BEGIN
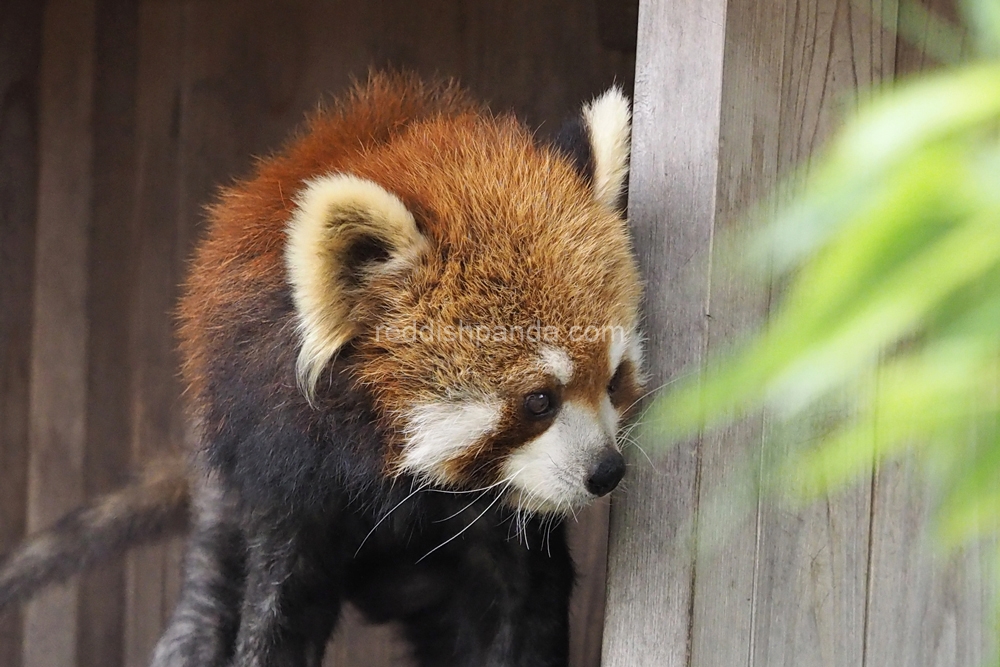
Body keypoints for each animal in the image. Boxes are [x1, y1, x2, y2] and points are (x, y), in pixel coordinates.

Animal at [0, 73, 640, 667]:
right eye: (539, 399)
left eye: (613, 381)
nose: (606, 471)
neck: (391, 473)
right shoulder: (287, 469)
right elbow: (278, 604)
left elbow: (520, 607)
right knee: (208, 596)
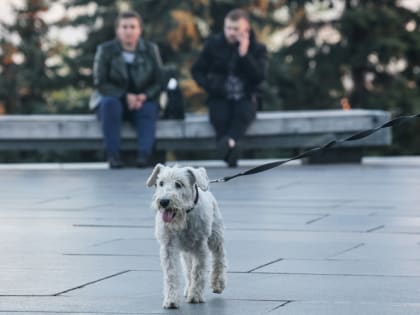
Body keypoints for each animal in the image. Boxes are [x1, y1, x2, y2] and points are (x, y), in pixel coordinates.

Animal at [147, 164, 226, 310]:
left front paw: (195, 296)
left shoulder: (200, 246)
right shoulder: (168, 247)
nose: (164, 201)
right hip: (187, 251)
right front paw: (171, 300)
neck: (184, 216)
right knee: (188, 269)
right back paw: (188, 288)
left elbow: (198, 271)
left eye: (179, 184)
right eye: (160, 183)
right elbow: (171, 273)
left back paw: (218, 284)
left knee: (220, 257)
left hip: (215, 237)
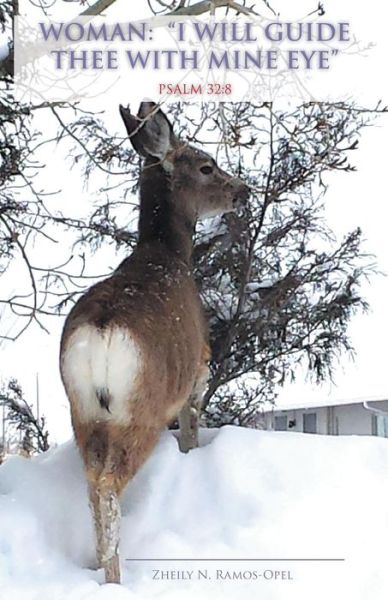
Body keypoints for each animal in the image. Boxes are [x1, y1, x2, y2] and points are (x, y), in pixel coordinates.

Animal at [59, 101, 250, 584]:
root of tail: (102, 331)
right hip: (139, 408)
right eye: (206, 165)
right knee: (109, 485)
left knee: (92, 483)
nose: (242, 190)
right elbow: (191, 430)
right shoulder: (198, 369)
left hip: (82, 410)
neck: (169, 256)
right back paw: (115, 576)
END
The problem:
Where does the word "back" show up in the material? Copy out each line that has it.

Response box:
right back paw: (188, 288)
left back paw: (218, 284)
right back paw: (115, 576)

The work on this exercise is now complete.